[b][Maximilien|| Su casa][/b][/align]

El vaso de cristal estaba literalmente vacío, y mis dedos parecían aburrirse, dado que no lo soltaban en absoluto. Con la mano libre, me apreté los ojos, intentando liberar una frustración que venía carcomiéndome desde horas atrás. Maldita Alice, si no hubiese aparecido anoche, no estaría con una calentura continua esta mañana. Me levanté del sofá hacia la barra, agarré la botella de cristal y rellené mi vaso con escocés puro de anda a saber de que año. Observé mi inexistente rostro en el líquido ámbar, agradeciendo no poder verme; no estaba de humor para saber si me veía fatal. Que de seguro estaba viéndome fatal. Me bebí el escocés de un solo trago, disfrutando ese ardor bajar por mi garganta.
Seguía teniendo sed, pero no de bebidas añejas del Reino Unido. Era esa sed que llamaba al cazador que vivía debajo de mi piel cada día desde hace doscientos años. Y mi comida me esperaba en una habitación, bastante cuidada. Dejé el vaso en la barra, crují los huesos de mi espalda y cuello, preparándome para un desayuno de unos veinte años, rubia y ojos verdes. Delicioso.

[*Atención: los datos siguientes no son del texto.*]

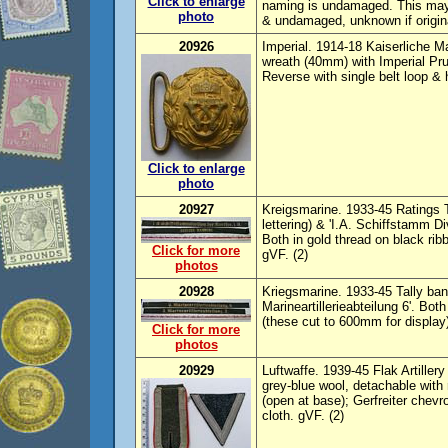
Click to enlarge
naming is undamaged. This may 
photo
& undamaged, unknown if origin
20926
Imperial. 1914-18 Kaiserliche Mar
wreath (40mm) with Imperial Pru
Reverse with single belt loop & 
Click to enlarge
photo
20927
Kreigsmarine. 1933-45 Ratings T
lettering) & 'I.A. Schiffstamm Di
Both in gold thread on black rib
Click for more
gVF. (2)
photos
20928
Kriegsmarine. 1933-45 Tally bands
Marineartillerieabteilung 6'. Bot
(these cut to 600mm for display
Click for more
photos
20929
Luftwaffe. 1939-45 Flak Artiller
grey-blue wool, detachable with
(open at base); Gerfreiter chevr
cloth. gVF. (2)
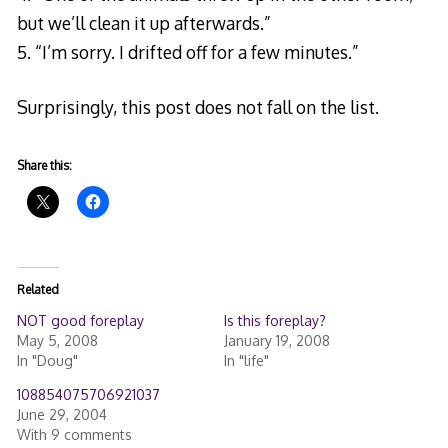
but we’ll clean it up afterwards.”
5. “I’m sorry. I drifted off for a few minutes.”
Surprisingly, this post does not fall on the list.
Share this:
Related
NOT good foreplay
Is this foreplay?
May 5, 2008
January 19, 2008
In "Doug"
In "life"
108854075706921037
June 29, 2004
With 9 comments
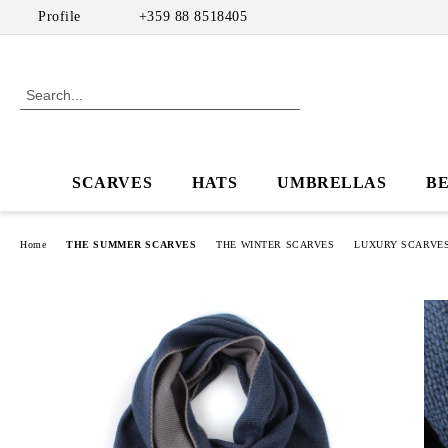
Profile
+359 88 8518405
SCARVES
HATS
UMBRELLAS
B
Home
THE SUMMER SCARVES
THE WINTER SCARVES
LUXURY SCARVES 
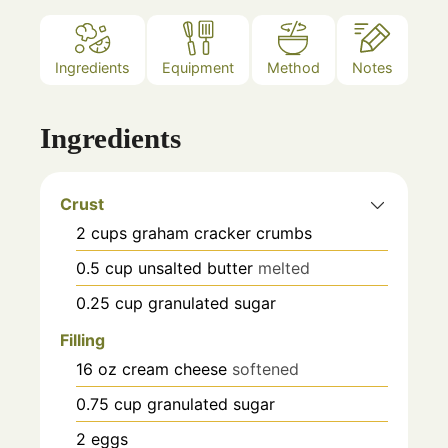
Ingredients
Equipment
Method
Notes
Ingredients
Crust
2
cups
graham cracker crumbs
0.5
cup
unsalted butter
melted
0.25
cup
granulated sugar
Filling
16
oz
cream cheese
softened
0.75
cup
granulated sugar
2
eggs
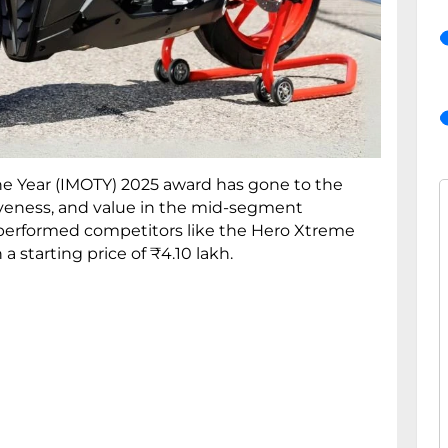
the Year (IMOTY) 2025 award has gone to the
tiveness, and value in the mid-segment
utperformed competitors like the Hero Xtreme
 starting price of ₹4.10 lakh.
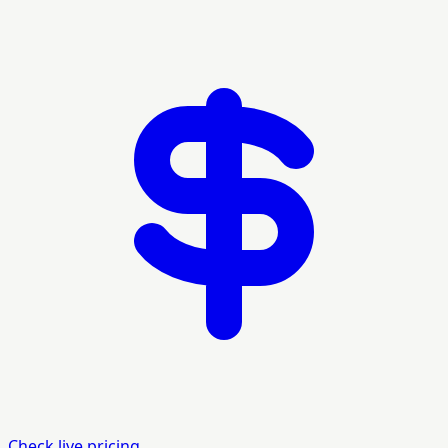
Check live pricing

La chica en cuestión estaba acurrucada y temblando en la esquina de la habitación, sollozando compulsivamente y abrazando sus piernas. Se acurrucó más al percibir mi entrada en el lugar. Me sonreí, acercándome hacia ella, a una distancia no mayor de cincuenta centímetros, lo suficiente para no atacarla así como así (que tengo modales a la hora de comer) y para intimidarla un poco más. Me acuclillé, sin dejar de mirarla; piel pálida, cubierta de pecas, cabellos rubios, una mezcla entre platino y dorado y ojos enrojecidos que resaltaban más ese verde aguamarina. Seguramente tenía ascendencia sueca u holandesa o alemana, ¿quien sabe?.